**Problem description**
Filter the data for "Management" and copy matching lines.

[[ Study material open ]]

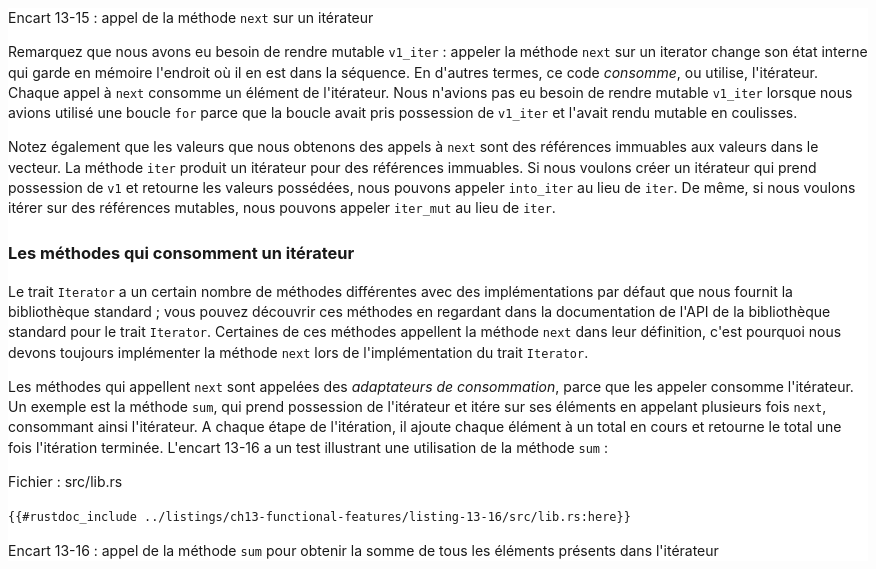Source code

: 

<span class="caption">Encart 13-15 : appel de la méthode `next` sur un itérateur
</span>



Remarquez que nous avons eu besoin de rendre mutable `v1_iter` : appeler la
méthode `next` sur un iterator change son état interne qui garde en mémoire l'endroit
où il en est dans la séquence. En d'autres termes, ce code *consomme*, ou utilise,
l'itérateur. Chaque appel à `next` consomme un élément de l'itérateur. Nous
n'avions pas eu besoin de rendre mutable `v1_iter` lorsque nous avions utilisé
une boucle `for` parce que la boucle avait pris possession de `v1_iter` et l'avait
rendu mutable en coulisses.



Notez également que les valeurs que nous obtenons des appels à `next` sont des
références immuables aux valeurs dans le vecteur. La méthode `iter` produit un
itérateur pour des références immuables. Si nous voulons créer un itérateur qui
prend possession de `v1` et retourne les valeurs possédées, nous pouvons appeler
`into_iter` au lieu de `iter`. De même, si nous voulons itérer sur des
références mutables, nous pouvons appeler `iter_mut` au lieu de `iter`.



### Les méthodes qui consomment un itérateur



Le trait `Iterator` a un certain nombre de méthodes différentes avec des
implémentations par défaut que nous fournit la bibliothèque standard ; vous
pouvez découvrir ces méthodes en regardant dans la documentation de l'API de la
bibliothèque standard pour le trait `Iterator`. Certaines de ces méthodes
appellent la méthode `next` dans leur définition, c'est pourquoi nous devons
toujours implémenter la méthode `next` lors de l'implémentation du trait
`Iterator`.



Les méthodes qui appellent `next` sont appelées des
*adaptateurs de consommation*, parce que les appeler consomme l'itérateur. Un
exemple est la méthode `sum`, qui prend possession de l'itérateur et itére sur
ses éléments en appelant plusieurs fois `next`, consommant ainsi l'itérateur. A
chaque étape de l'itération, il ajoute chaque élément à un total en cours et
retourne le total une fois l'itération terminée. L'encart 13-16 a un test
illustrant une utilisation de la méthode `sum` :



<span class="filename">Fichier : src/lib.rs</span>



```rust,noplayground
{{#rustdoc_include ../listings/ch13-functional-features/listing-13-16/src/lib.rs:here}}
```



<span class="caption">Encart 13-16 : appel de la méthode `sum` pour obtenir la
somme de tous les éléments présents dans l'itérateur</span>
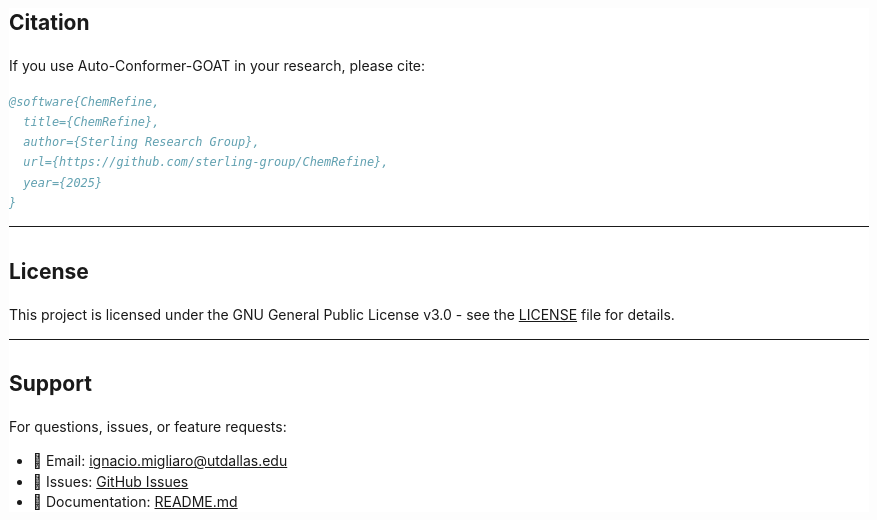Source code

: 
## **Citation**

If you use Auto-Conformer-GOAT in your research, please cite:

```bibtex
@software{ChemRefine,
  title={ChemRefine},
  author={Sterling Research Group},
  url={https://github.com/sterling-group/ChemRefine},
  year={2025}
}
```

---

## **License**

This project is licensed under the GNU General Public License v3.0 - see the [LICENSE](LICENSE) file for details.

---

## **Support**

For questions, issues, or feature requests:
- 📧 Email: ignacio.migliaro@utdallas.edu
- 🐛 Issues: [GitHub Issues](https://github.com/sterling-group/ChemRefine/issues)
- 📖 Documentation: [README.md](https://sterling-group.github.io/ChemRefine/)



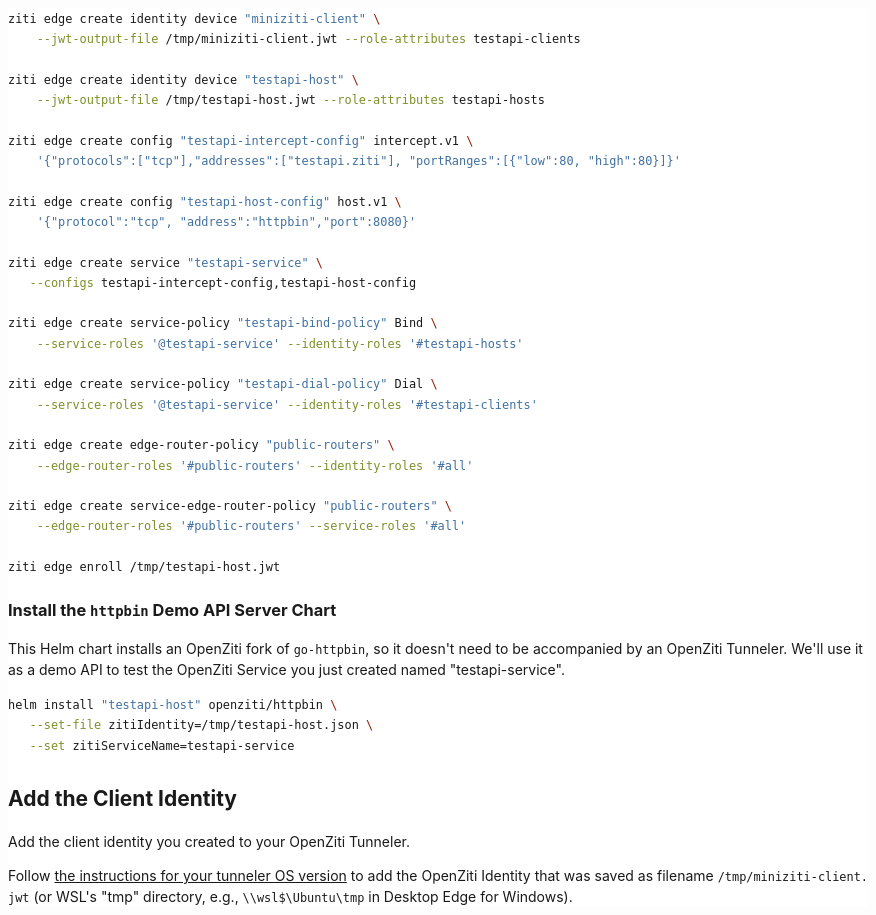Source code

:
 ```bash
ziti edge create identity device "miniziti-client" \
    --jwt-output-file /tmp/miniziti-client.jwt --role-attributes testapi-clients

ziti edge create identity device "testapi-host" \
    --jwt-output-file /tmp/testapi-host.jwt --role-attributes testapi-hosts

ziti edge create config "testapi-intercept-config" intercept.v1 \
    '{"protocols":["tcp"],"addresses":["testapi.ziti"], "portRanges":[{"low":80, "high":80}]}'

ziti edge create config "testapi-host-config" host.v1 \
    '{"protocol":"tcp", "address":"httpbin","port":8080}'

ziti edge create service "testapi-service" \
   --configs testapi-intercept-config,testapi-host-config

ziti edge create service-policy "testapi-bind-policy" Bind \
    --service-roles '@testapi-service' --identity-roles '#testapi-hosts'

ziti edge create service-policy "testapi-dial-policy" Dial \
    --service-roles '@testapi-service' --identity-roles '#testapi-clients'

ziti edge create edge-router-policy "public-routers" \
    --edge-router-roles '#public-routers' --identity-roles '#all'

ziti edge create service-edge-router-policy "public-routers" \
    --edge-router-roles '#public-routers' --service-roles '#all'

ziti edge enroll /tmp/testapi-host.jwt
```

### Install the `httpbin` Demo API Server Chart

This Helm chart installs an OpenZiti fork of `go-httpbin`, so it doesn't need to be accompanied by an OpenZiti Tunneler. We'll use it as a demo API to test the OpenZiti Service you just created named "testapi-service".

```bash
helm install "testapi-host" openziti/httpbin \
   --set-file zitiIdentity=/tmp/testapi-host.json \
   --set zitiServiceName=testapi-service
```

</TabItem>
</Tabs>

## Add the Client Identity

Add the client identity you created to your OpenZiti Tunneler.

Follow [the instructions for your tunneler OS version](https://docs.openziti.io/docs/reference/tunnelers/) to add the OpenZiti Identity that was saved as filename `/tmp/miniziti-client.jwt` (or WSL's "tmp" directory, e.g., `\\wsl$\Ubuntu\tmp` in Desktop Edge for Windows).
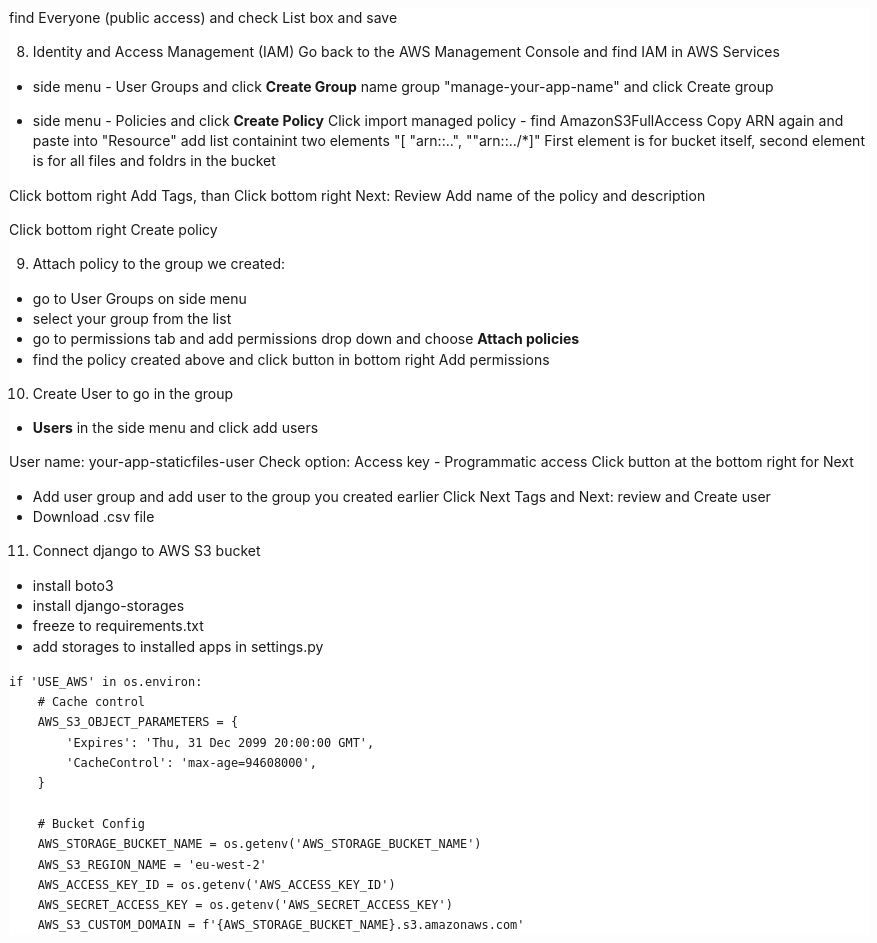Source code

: find Everyone (public access) and check List box and save

8. Identity and Access Management (IAM)
Go back to the AWS Management Console and find IAM in AWS Services

- side menu - User Groups and click **Create Group**
name group "manage-your-app-name" and click Create group

- side menu - Policies and click **Create Policy**
Click import managed policy - find AmazonS3FullAccess
Copy ARN again and paste into "Resource" add list containint two elements "[ "arn::..", ""arn::../*]" First element is for bucket itself, second element is for all files and foldrs in the bucket

Click bottom right Add Tags, than Click bottom right Next: Review
Add name of the policy and description

Click bottom right Create policy

9. Attach policy to the group we created:
- go to User Groups on side menu
- select your group from the list
- go to permissions tab and add permissions drop down and choose **Attach policies**
- find the policy created above and click button in bottom right Add permissions

10. Create User to go in the group
- **Users** in the side menu and click add users

User name: your-app-staticfiles-user
Check option: Access key - Programmatic access
Click button at the bottom right for Next
- Add user group and add user to the group you created earlier
Click Next Tags and Next: review and Create user
- Download .csv file


11. Connect django to AWS S3 bucket
- install boto3
- install django-storages
- freeze to requirements.txt
- add storages to installed apps in settings.py

```
if 'USE_AWS' in os.environ:
    # Cache control
    AWS_S3_OBJECT_PARAMETERS = {
        'Expires': 'Thu, 31 Dec 2099 20:00:00 GMT',
        'CacheControl': 'max-age=94608000',
    }

    # Bucket Config
    AWS_STORAGE_BUCKET_NAME = os.getenv('AWS_STORAGE_BUCKET_NAME')
    AWS_S3_REGION_NAME = 'eu-west-2'
    AWS_ACCESS_KEY_ID = os.getenv('AWS_ACCESS_KEY_ID')
    AWS_SECRET_ACCESS_KEY = os.getenv('AWS_SECRET_ACCESS_KEY')
    AWS_S3_CUSTOM_DOMAIN = f'{AWS_STORAGE_BUCKET_NAME}.s3.amazonaws.com'
```
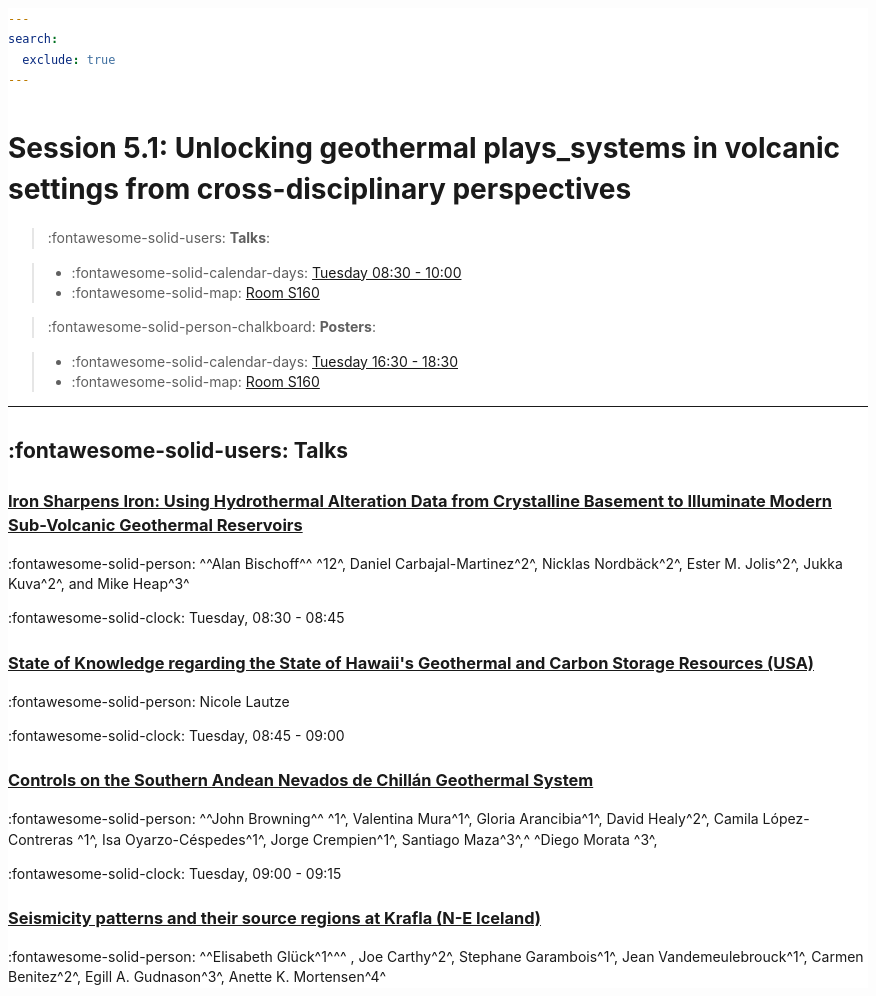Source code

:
 ```yaml
---
search:
  exclude: true
---
```


# Session 5.1: Unlocking geothermal plays_systems in volcanic settings from cross-disciplinary perspectives

> :fontawesome-solid-users: **Talks**:

> - :fontawesome-solid-calendar-days: [Tuesday 08:30 - 10:00](../sessions_comparison.md#__tabbed_2_2)
> - :fontawesome-solid-map: [Room S160](../maps_venue.md#__tabbed_1_2)

> :fontawesome-solid-person-chalkboard: **Posters**:

> - :fontawesome-solid-calendar-days: [Tuesday 16:30 - 18:30](../sessions_comparison.md#__tabbed_2_6)
> - :fontawesome-solid-map: [Room S160](../maps_venue.md#__tabbed_1_2)

---

## :fontawesome-solid-users: Talks

### [Iron Sharpens Iron: Using Hydrothermal Alteration Data from Crystalline Basement to Illuminate Modern Sub-Volcanic Geothermal Reservoirs](../abstracts/5-1-1.md)
:fontawesome-solid-person: ^^Alan Bischoff^^ ^12^, Daniel Carbajal-Martinez^2^, Nicklas Nordbäck^2^, Ester M. Jolis^2^, Jukka Kuva^2^, and Mike Heap^3^

:fontawesome-solid-clock: Tuesday, 08:30 - 08:45

### [State of Knowledge regarding the State of Hawaii\'s Geothermal and Carbon Storage Resources (USA)](../abstracts/5-1-2.md)
:fontawesome-solid-person: Nicole Lautze

:fontawesome-solid-clock: Tuesday, 08:45 - 09:00

### [Controls on the Southern Andean Nevados de Chillán Geothermal System](../abstracts/5-1-3.md)
:fontawesome-solid-person: ^^John Browning^^ ^1^, Valentina Mura^1^, Gloria Arancibia^1^, David Healy^2^, Camila López-Contreras ^1^, Isa Oyarzo-Céspedes^1^, Jorge Crempien^1^, Santiago Maza^3^,^ ^Diego Morata ^3^,

:fontawesome-solid-clock: Tuesday, 09:00 - 09:15

### [Seismicity patterns and their source regions at Krafla (N-E Iceland)](../abstracts/5-1-4.md)
:fontawesome-solid-person: ^^Elisabeth Glück^1^^^ , Joe Carthy^2^, Stephane Garambois^1^, Jean Vandemeulebrouck^1^, Carmen Benitez^2^, Egill A. Gudnason^3^, Anette K. Mortensen^4^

[[ Study material closed ]]

**Result for this exercise**
8. Identity and Access Management (IAM)
Go back to the AWS Management Console and find IAM in AWS Services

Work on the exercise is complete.